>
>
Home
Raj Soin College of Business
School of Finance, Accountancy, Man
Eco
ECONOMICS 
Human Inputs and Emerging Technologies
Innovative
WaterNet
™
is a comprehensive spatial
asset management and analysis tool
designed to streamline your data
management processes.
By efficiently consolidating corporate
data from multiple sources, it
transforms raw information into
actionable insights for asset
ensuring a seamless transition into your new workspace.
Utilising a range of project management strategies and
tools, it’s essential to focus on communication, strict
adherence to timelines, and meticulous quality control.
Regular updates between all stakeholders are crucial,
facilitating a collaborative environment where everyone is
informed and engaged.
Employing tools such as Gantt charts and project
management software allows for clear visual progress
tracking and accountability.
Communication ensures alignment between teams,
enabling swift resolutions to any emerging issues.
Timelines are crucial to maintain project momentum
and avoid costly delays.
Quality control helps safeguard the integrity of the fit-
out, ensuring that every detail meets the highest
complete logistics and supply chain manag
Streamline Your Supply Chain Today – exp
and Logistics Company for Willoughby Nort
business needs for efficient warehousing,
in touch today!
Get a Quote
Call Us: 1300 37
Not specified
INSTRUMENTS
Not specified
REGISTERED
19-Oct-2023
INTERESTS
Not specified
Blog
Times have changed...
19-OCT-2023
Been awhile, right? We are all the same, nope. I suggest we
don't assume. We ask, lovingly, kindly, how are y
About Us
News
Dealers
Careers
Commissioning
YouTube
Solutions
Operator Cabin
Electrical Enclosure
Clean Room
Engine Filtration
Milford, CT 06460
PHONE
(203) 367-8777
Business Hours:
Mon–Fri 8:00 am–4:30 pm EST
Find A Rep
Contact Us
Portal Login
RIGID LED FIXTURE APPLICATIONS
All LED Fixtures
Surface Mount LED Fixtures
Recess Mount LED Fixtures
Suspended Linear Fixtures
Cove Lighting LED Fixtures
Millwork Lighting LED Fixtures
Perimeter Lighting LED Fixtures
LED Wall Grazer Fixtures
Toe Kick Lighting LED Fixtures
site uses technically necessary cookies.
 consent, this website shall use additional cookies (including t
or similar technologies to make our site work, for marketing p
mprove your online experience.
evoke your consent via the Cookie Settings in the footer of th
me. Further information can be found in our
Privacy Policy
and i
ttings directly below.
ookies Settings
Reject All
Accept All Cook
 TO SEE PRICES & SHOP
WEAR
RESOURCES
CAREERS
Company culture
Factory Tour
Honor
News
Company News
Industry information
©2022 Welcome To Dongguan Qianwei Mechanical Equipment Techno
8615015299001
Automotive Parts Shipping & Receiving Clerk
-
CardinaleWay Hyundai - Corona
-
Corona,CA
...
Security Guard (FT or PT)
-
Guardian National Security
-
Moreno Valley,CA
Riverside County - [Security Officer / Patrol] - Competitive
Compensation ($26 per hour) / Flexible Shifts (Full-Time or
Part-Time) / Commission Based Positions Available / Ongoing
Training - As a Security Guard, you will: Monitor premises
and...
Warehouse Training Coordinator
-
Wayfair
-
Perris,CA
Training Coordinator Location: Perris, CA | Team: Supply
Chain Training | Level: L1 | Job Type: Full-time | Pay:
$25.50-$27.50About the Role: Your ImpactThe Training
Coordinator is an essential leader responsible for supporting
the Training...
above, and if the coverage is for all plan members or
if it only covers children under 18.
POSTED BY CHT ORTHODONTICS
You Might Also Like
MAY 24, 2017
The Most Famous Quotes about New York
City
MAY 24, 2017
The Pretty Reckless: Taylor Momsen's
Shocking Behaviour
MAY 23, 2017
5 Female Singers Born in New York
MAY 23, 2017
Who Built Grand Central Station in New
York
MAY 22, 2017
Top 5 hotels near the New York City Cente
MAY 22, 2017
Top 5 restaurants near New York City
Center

——————

_WHAT YOU NEED TO DO:_ Return each entry from the material above exactly as it appears.

_EXERCISE RESPONSE:_
>
>
Home
Raj Soin College of Business
School of Finance, Accountancy, Man
Eco
ECONOMICS 
Human Inputs and Emerging Technologies
Innovative
WaterNet
™
is a comprehensive spatial
asset management and analysis tool
designed to streamline your data
management processes.
By efficiently consolidating corporate
data from multiple sources, it
transforms raw information into
actionable insights for asset
ensuring a seamless transition into your new workspace.
Utilising a range of project management strategies and
tools, it’s essential to focus on communication, strict
adherence to timelines, and meticulous quality control.
Regular updates between all stakeholders are crucial,
facilitating a collaborative environment where everyone is
informed and engaged.
Employing tools such as Gantt charts and project
management software allows for clear visual progress
tracking and accountability.
Communication ensures alignment between teams,
enabling swift resolutions to any emerging issues.
Timelines are crucial to maintain project momentum
and avoid costly delays.
Quality control helps safeguard the integrity of the fit-
out, ensuring that every detail meets the highest
complete logistics and supply chain manag
Streamline Your Supply Chain Today – exp
and Logistics Company for Willoughby Nort
business needs for efficient warehousing,
in touch today!
Get a Quote
Call Us: 1300 37
Not specified
INSTRUMENTS
Not specified
REGISTERED
19-Oct-2023
INTERESTS
Not specified
Blog
Times have changed...
19-OCT-2023
Been awhile, right? We are all the same, nope. I suggest we
don't assume. We ask, lovingly, kindly, how are y
About Us
News
Dealers
Careers
Commissioning
YouTube
Solutions
Operator Cabin
Electrical Enclosure
Clean Room
Engine Filtration
Milford, CT 06460
PHONE
(203) 367-8777
Business Hours:
Mon–Fri 8:00 am–4:30 pm EST
Find A Rep
Contact Us
Portal Login
RIGID LED FIXTURE APPLICATIONS
All LED Fixtures
Surface Mount LED Fixtures
Recess Mount LED Fixtures
Suspended Linear Fixtures
Cove Lighting LED Fixtures
Millwork Lighting LED Fixtures
Perimeter Lighting LED Fixtures
LED Wall Grazer Fixtures
Toe Kick Lighting LED Fixtures
site uses technically necessary cookies.
 consent, this website shall use additional cookies (including t
or similar technologies to make our site work, for marketing p
mprove your online experience.
evoke your consent via the Cookie Settings in the footer of th
me. Further information can be found in our
Privacy Policy
and i
ttings directly below.
ookies Settings
Reject All
Accept All Cook
 TO SEE PRICES & SHOP
WEAR
RESOURCES
CAREERS
Company culture
Factory Tour
Honor
News
Company News
Industry information
©2022 Welcome To Dongguan Qianwei Mechanical Equipment Techno
8615015299001
Automotive Parts Shipping & Receiving Clerk
-
CardinaleWay Hyundai - Corona
-
Corona,CA
...
Security Guard (FT or PT)
-
Guardian National Security
-
Moreno Valley,CA
Riverside County - [Security Officer / Patrol] - Competitive
Compensation ($26 per hour) / Flexible Shifts (Full-Time or
Part-Time) / Commission Based Positions Available / Ongoing
Training - As a Security Guard, you will: Monitor premises
and...
Warehouse Training Coordinator
-
Wayfair
-
Perris,CA
Training Coordinator Location: Perris, CA | Team: Supply
Chain Training | Level: L1 | Job Type: Full-time | Pay:
$25.50-$27.50About the Role: Your ImpactThe Training
Coordinator is an essential leader responsible for supporting
the Training...
above, and if the coverage is for all plan members or
if it only covers children under 18.
POSTED BY CHT ORTHODONTICS
You Might Also Like
MAY 24, 2017
The Most Famous Quotes about New York
City
MAY 24, 2017
The Pretty Reckless: Taylor Momsen's
Shocking Behaviour
MAY 23, 2017
5 Female Singers Born in New York
MAY 23, 2017
Who Built Grand Central Station in New
York
MAY 22, 2017
Top 5 hotels near the New York City Cente
MAY 22, 2017
Top 5 restaurants near New York City
Center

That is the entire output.